クリンゲルも1口飲んで、笑顔なのだわさ。


「マジョリンの言う通りである。やはり、マジョリンが言葉にして味を語ってくれる事で、美味いものがより美味く感じるものだな」


「そんな、褒められたもんじゃないのよのさ~」


「感じる事を言葉で表す、とても良い才能であるぞ。マジョリンは感性が豊で、羨ましい限りである」


「お客さん、ブラートシュトルーデルお待たせ~」


っと言って、店員さんが料理を持って来たのだわさ。

それはなんと、あたしが夕飯で食べれなかった薄いクレープ生地に肉が巻かれた料理だったのよ!

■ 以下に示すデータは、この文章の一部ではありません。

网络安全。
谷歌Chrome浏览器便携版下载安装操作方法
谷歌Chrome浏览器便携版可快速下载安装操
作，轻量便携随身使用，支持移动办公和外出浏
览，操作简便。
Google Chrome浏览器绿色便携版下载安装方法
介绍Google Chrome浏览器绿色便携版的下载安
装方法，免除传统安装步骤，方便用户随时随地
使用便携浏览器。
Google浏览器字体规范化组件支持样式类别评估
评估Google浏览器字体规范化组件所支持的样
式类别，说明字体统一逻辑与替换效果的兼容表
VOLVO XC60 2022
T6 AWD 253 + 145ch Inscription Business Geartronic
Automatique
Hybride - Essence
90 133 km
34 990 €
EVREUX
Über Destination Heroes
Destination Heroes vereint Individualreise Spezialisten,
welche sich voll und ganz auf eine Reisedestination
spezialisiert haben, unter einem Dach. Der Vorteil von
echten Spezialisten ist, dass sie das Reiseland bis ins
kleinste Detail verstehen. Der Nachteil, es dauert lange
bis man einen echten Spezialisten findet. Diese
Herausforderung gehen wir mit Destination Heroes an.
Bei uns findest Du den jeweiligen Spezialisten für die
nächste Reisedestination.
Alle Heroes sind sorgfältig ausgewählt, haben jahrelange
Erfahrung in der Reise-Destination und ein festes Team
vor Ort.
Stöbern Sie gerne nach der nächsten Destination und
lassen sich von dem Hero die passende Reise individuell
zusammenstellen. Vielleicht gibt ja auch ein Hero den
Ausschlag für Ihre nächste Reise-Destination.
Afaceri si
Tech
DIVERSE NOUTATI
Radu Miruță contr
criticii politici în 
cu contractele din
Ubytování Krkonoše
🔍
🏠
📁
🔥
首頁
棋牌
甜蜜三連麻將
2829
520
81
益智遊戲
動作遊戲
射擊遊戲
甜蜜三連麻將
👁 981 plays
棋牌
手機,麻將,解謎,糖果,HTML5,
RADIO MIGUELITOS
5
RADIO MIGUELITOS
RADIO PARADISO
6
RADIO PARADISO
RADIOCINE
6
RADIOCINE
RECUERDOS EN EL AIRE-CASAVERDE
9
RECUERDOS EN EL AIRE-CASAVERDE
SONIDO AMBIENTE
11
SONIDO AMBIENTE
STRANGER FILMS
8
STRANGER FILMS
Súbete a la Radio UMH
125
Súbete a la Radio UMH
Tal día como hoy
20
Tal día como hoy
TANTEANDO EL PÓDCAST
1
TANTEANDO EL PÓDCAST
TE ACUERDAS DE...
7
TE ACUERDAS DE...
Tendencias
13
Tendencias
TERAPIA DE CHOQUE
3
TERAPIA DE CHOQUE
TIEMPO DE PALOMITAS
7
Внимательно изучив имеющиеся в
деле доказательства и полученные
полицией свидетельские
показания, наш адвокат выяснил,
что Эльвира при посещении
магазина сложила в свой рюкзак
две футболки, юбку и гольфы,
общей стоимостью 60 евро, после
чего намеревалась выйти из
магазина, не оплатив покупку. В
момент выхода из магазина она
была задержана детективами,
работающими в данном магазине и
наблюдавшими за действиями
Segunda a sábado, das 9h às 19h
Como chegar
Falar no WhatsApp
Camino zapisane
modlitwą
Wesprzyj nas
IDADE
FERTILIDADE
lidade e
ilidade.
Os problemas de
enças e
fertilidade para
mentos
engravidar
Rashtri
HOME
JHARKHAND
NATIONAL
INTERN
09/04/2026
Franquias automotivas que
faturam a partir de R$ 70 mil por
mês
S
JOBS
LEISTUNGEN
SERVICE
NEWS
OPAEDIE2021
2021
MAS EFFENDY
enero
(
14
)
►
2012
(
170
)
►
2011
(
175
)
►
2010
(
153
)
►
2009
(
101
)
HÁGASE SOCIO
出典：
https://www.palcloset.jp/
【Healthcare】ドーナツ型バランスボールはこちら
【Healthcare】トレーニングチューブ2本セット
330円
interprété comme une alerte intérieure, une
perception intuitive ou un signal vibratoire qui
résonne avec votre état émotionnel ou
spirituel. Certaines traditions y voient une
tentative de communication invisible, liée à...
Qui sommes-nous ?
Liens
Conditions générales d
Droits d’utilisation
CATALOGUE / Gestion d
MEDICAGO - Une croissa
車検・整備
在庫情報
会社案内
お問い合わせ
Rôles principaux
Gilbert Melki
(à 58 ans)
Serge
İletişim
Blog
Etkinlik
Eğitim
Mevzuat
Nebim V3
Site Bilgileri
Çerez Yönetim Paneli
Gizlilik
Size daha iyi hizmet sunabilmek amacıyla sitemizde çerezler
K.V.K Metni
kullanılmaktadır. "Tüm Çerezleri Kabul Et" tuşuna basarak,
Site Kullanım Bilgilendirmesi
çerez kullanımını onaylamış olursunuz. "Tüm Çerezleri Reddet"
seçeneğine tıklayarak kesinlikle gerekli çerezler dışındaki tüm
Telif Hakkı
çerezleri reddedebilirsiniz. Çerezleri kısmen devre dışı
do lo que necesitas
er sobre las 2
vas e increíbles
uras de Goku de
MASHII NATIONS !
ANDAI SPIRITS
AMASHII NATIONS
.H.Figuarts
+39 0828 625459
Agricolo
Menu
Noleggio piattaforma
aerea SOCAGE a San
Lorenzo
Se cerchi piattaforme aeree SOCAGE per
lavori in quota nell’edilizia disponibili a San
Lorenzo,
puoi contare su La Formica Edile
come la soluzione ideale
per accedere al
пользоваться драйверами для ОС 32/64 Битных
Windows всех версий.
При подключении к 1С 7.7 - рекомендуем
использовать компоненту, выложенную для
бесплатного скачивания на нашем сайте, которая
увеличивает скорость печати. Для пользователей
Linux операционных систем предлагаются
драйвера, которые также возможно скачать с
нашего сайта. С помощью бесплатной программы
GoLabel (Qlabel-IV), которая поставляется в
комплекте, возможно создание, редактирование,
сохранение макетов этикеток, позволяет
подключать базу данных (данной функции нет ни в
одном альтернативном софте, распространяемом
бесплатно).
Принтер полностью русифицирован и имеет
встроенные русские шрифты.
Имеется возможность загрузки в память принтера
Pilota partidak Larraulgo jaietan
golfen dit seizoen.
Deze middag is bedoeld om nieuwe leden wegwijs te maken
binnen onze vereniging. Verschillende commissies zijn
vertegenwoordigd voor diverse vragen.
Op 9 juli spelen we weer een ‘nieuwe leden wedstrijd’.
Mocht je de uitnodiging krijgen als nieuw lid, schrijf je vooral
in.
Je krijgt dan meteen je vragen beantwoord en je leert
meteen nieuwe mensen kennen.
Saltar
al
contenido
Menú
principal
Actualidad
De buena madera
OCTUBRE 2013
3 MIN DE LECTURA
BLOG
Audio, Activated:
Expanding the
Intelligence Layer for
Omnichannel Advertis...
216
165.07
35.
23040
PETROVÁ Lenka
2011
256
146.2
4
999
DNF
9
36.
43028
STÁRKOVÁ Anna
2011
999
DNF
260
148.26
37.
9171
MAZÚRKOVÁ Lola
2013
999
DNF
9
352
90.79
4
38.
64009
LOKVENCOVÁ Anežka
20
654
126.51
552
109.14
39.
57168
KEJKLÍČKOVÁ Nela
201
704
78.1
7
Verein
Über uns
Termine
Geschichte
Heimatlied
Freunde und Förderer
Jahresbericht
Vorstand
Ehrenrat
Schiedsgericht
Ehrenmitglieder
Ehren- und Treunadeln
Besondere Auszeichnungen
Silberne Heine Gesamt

「ええっ!あたしが食べたかったやつじゃん!ブラートシュトルーデルって言うのねぇ~・・・」


「夕食の時、そなたの視線がちらちらとこの料理に向いていたのがわかってな、ちなみに宮殿のよりも、ここのブラートシュトルーデルの方が美味であるぞ」


「クリンゲル、ありがとうなのだわさ。あんた、本当にいいやつだわさ!」


「感情を動かす魔法使いがこれくらいの気遣い、出来なくてどうする」


きゃー、クリンゲル、イケメンなのだわさ!

女子だけど、イケメンなのだわさ!


「クリンゲルって、隠れ王子属性あったのねぇ~」


「隠れ王子?なんだねその、国が滅んで絶賛逃亡中のような王子は」


「おとぼけ属性もあるの、忘れてたのよさ~」


「それは褒めてるのかね?」


「そういえば、クリンゲルは鉄仮面被ってるけど、あれ、被らない方がかっこいいのに、なんで被ってるのかねぇ~」


「ああ、それは、マギャロでありながら、先祖はクマノニアという自分のアイデンティティを大事にしたいと思ってな。まあ、クマノニアの文化の話しなんて、父母も、祖父母も何も語ってくれなかったから、見せかけにすぎぬのだがな」


「そうなのねぇ~。ちなみにツラがいいのもクマノニアの関係?」


「クマノニアの騎馬族は美女を拉致して嫁にしたから、その名残と言っていい」


「まさかのヤベエやつだったのねぇ~」


なんだかんだ、久しぶりに会った友達との飲みは、会話も弾んで楽しかったのよさ。